*Action item*
The answer must be only the lines below from the one holding "therefore play an" down to the one holding "Manage preferences", ends included, printed exactly; please omit all pictures.
■ ■ ■ ■ ■
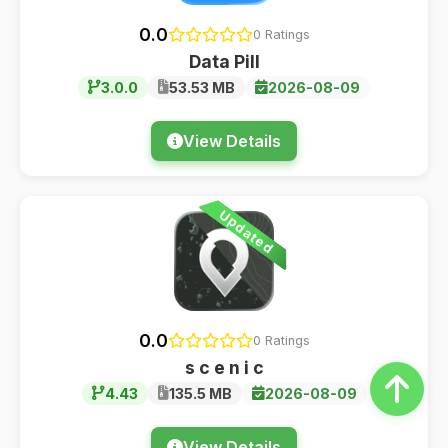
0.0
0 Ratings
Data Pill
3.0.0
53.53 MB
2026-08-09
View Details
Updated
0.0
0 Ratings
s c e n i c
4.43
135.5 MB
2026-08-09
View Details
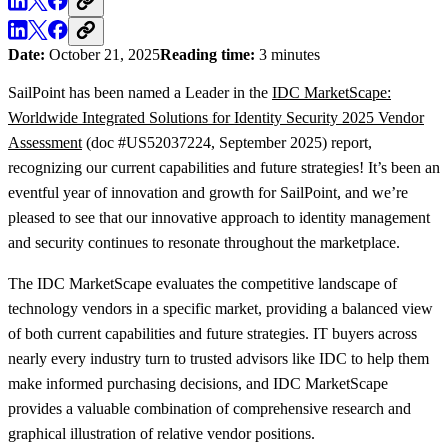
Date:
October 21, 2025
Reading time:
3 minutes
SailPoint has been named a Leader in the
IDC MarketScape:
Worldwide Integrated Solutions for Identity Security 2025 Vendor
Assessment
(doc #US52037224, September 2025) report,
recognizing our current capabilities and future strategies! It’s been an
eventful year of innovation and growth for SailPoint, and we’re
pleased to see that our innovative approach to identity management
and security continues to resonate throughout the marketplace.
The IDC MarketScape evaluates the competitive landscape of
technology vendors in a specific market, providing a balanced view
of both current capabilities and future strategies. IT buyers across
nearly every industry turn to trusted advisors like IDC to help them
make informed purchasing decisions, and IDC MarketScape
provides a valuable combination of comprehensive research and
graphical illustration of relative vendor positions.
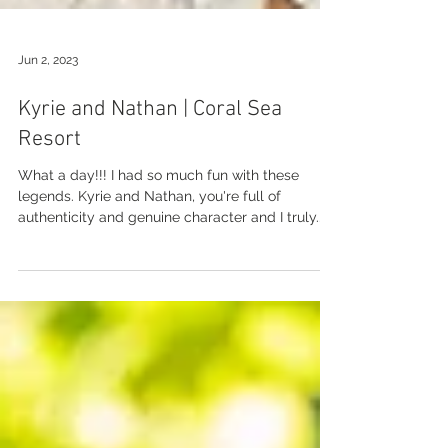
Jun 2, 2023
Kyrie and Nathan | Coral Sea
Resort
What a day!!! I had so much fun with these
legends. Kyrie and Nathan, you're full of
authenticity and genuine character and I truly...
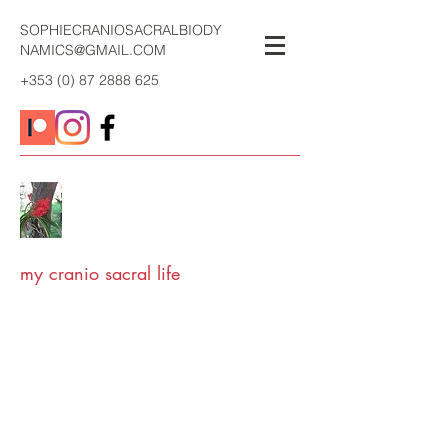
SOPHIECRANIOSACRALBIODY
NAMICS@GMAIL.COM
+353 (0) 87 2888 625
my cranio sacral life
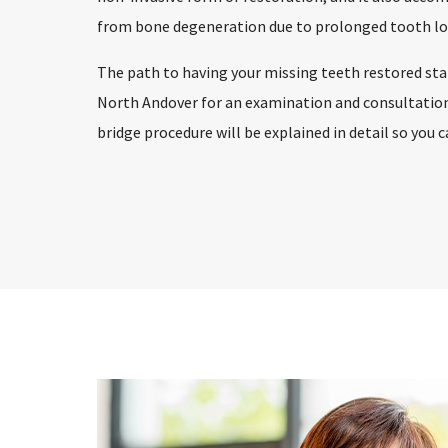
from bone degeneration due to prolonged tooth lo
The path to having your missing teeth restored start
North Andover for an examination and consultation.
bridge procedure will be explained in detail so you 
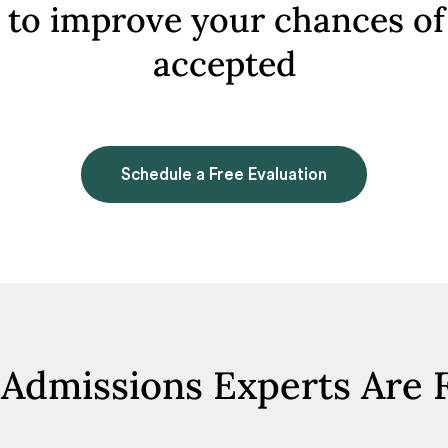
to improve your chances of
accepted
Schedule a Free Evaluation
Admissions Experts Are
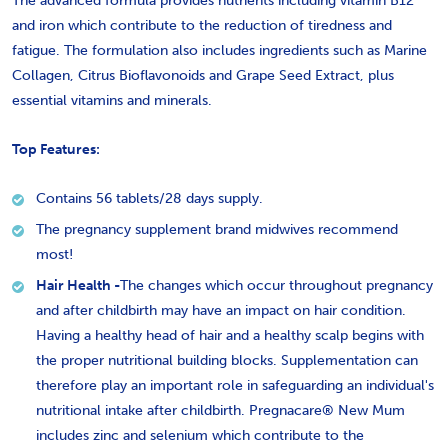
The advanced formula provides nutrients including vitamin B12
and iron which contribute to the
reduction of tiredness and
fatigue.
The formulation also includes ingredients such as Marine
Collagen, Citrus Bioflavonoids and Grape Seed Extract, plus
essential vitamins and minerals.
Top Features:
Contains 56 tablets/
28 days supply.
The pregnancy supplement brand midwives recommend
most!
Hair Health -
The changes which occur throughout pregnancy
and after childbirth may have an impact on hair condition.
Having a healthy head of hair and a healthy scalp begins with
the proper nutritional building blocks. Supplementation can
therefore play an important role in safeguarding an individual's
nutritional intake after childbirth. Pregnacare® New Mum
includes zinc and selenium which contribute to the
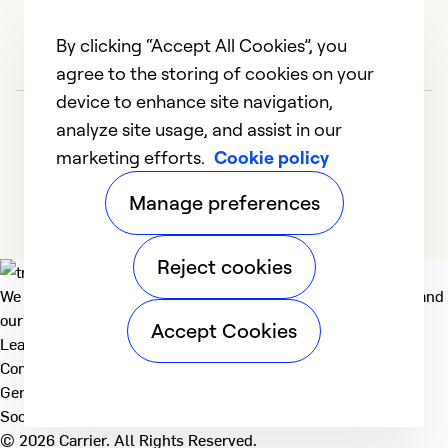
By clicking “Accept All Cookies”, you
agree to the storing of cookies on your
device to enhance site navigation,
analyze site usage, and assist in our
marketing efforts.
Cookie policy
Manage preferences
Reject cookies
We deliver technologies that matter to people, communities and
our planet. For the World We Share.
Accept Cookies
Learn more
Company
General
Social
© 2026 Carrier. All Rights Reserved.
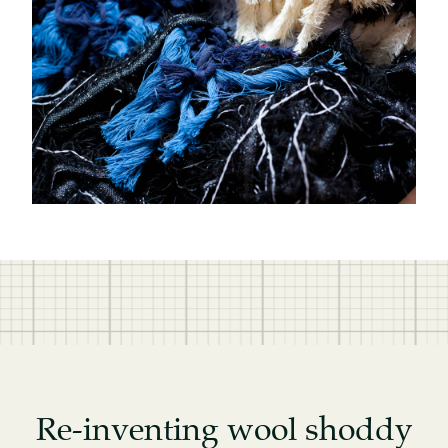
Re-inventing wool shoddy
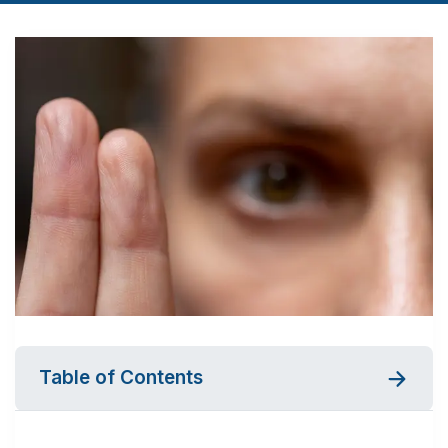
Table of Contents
■ ■ ■ ■ ■
*Task output*
therefore play an important role in safeguarding an individual's
nutritional intake after childbirth. Pregnacare® New Mum
includes zinc and selenium which contribute to the
By clicking “Accept All Cookies”, you
agree to the storing of cookies on your
device to enhance site navigation,
analyze site usage, and assist in our
marketing efforts.
Cookie policy
Manage preferences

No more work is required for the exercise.